Model GST Law may redefine employer-employee relationship
October, 14th 2016
Unlike in current scenario where provision of service by employee is excluded from definition of service, under the MGL, employee service has not been excluded from the ambit of supply of service.
There is a growing sense of optimism on GST as India is swiftly gaining momentum towards implementation of its most significant tax triggered business reform post-independence—a game changer which will become reality in 2017 for certain. Apart from various benefits accruing, GST is attempting to bring in altogether a new perception to taxing principles, by putting in place a robust system eliminating most of the limitations that the current tax regime lives with.
A close look at Model GST Law (MGL) suggest that law makers have addressed several issues under existing laws with respect to which ambiguity prevailed, resulting in litigation requiring judiciary to intervene. One such provision which has been penned differently in MGL deals with services by employee to the employer. It will be quite interesting to analyse the same in the light of existing provisions to understand some of the major changes that it envisages to bring in, going forward.
In terms of provisions of section 65B(44) of the Finance Act, the term service shall not include a provision of service by an employee to the employer in the course of or in relation to his employment. Thus, service in the course of employment, provided by an employee, is an activity which is not a taxable service and, hence, not liable to tax.
While there had been no dispute on taxability of services provided by employee, ambiguity prevailed with reference to taxability of various recoveries made by employer from employee which emanated from employment contract.
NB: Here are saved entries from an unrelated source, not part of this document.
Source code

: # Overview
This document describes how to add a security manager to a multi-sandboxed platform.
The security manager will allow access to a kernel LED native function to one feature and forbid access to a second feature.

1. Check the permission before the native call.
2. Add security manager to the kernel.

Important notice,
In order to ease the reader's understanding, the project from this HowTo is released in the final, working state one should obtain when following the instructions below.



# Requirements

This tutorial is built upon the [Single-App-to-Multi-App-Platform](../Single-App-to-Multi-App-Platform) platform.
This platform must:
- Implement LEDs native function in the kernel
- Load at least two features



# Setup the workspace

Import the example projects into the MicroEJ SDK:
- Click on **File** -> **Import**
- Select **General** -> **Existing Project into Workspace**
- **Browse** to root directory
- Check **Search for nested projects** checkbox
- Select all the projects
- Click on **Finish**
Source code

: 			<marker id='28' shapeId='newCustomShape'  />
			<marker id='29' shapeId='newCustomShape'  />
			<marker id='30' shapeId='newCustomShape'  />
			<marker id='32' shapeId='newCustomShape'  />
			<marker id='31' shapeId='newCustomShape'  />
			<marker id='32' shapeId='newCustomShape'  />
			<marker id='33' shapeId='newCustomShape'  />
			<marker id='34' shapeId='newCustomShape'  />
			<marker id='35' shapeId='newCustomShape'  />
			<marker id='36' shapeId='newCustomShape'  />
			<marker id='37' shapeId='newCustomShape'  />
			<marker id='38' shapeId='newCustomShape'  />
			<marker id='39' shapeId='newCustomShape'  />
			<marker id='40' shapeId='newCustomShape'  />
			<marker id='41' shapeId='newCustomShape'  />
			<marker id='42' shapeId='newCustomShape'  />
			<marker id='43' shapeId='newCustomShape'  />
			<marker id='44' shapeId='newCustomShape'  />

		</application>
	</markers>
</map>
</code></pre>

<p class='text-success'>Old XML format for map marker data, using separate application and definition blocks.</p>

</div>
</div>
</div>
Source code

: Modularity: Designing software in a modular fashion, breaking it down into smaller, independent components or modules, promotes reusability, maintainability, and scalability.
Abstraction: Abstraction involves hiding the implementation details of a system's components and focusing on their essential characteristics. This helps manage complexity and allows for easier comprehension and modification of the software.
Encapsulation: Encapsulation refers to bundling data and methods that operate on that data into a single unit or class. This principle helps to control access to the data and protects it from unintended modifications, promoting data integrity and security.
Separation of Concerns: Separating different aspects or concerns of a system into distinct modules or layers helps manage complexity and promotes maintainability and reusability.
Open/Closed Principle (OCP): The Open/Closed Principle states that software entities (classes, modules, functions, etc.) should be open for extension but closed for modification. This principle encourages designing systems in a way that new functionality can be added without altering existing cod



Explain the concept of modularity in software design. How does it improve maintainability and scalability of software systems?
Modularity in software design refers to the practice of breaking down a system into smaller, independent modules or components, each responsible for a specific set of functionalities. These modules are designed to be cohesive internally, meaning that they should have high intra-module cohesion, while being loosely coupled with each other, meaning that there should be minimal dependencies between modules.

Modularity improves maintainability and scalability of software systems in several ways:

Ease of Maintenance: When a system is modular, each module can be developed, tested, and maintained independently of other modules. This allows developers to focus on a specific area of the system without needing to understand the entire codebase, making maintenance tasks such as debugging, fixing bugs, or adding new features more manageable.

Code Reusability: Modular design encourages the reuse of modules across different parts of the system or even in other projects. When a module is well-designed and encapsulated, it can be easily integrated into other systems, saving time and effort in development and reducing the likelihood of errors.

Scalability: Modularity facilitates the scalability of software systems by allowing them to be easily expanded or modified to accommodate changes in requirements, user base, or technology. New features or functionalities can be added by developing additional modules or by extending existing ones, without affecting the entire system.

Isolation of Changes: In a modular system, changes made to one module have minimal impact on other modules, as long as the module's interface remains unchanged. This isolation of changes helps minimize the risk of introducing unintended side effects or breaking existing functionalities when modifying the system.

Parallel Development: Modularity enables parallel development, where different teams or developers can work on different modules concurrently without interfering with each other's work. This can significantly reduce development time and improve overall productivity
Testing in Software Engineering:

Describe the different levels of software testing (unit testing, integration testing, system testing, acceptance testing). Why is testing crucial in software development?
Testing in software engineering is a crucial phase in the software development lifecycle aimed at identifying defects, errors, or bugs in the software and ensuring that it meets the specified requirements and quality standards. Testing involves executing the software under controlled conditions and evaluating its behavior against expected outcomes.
Diverse views still prevail and the matter is litigated before appellate forums.
Yet another issue which is highly debatable, relates to the secondment of employees by an entity to its group entity. Depending on the arrangement between entities, there are contrary views prevailing as to whether said arrangement creates employer-employee relationship between company and seconded employees. Accordingly if such relationship is created, recoveries in respect of seconded employees stand excluded from the scope of service. There are several rulings dealing with this issue, yet same has not attained finality.
If one looks at the taxability of employee service under GST, a notable change in provisions of MGL is visible, and perhaps, addresses both the aforesaid issues. It is worthwhile to see how it is different from current provisions. Under Chapter 3 of MGL, which deals with levy of GST, a new term, “Taxable person” has been defined in Section 9, to mean a person who carries on any business at any place in India and who is registered or required to be registered. As per section 9(3)(a), any person who provides services as an employee to his employer in the course of or in relation to his employment, or by any other legal ties creating the relationship of employer and employee as regards working conditions, remunerations and employer’s liability, shall not be considered as a taxable person.
The first and foremost aspect, unlike in current scenario where provision of service by employee is excluded from definition of service, under the MGL, employee service has not been excluded from the ambit of supply of service, instead, the person providing such service, i.e., the employee will not be treated as taxable person and, hence, not liable to GST. This clearly suggests that while the activity by an employee would be treated as supply of service, there will be no GST basis exclusion of employee from the purview of taxable person.
Whether this change would impact taxability of recoveries made by employer from the employee under GST would be an interesting interpretation issue. Whether one may be able to resort to employment contract to contend non-taxability as done under current provisions would also be subject to scrutiny on first principal basis. Employer would be a taxable person and if recoveries made by employer are construed to be supply of services to employee, then there is an exposure to tax under GST.
One likely change that could potentially emerge from the second limb of section 9(3)(a), which covers service of an employee through any other legal ties creating the relationship of employer-employee as regards working conditions, remuneration and employer’s liability. Such employee would also not be treated as a taxable person. Whether one can infer that such cases would also cover ‘secondment’ cases need to be examined separately. If this be the case, salary cost reimbursed for such employee will not be liable to GST. The key issue here would be to understand whether secondment is about one entity providing services to others—in which case supply of service would be from one taxable person to another, exposing the transaction to levy of GST.
Another aspect that would be interesting is whether service by retainers through retainership or contract arrangement should be construed as service rendered by non-taxable person, if such arrangement creates the relationship of employer-employee as regards working conditions, remuneration and employer’s liability. If this be the intent, such retainers might go outside the ambit of taxability. This seems to be creating a fiction of deeming a person on contract to be like an employee, notwithstanding the treatment of such person for the purpose of taxability under the income-tax law.
The MGL is still in draft stage and shall be finalised soon. It would be a welcome move if intent of the government—whether to tax or not such transactions—is brought out with utmost clarity, thus leaving no room for interpretation.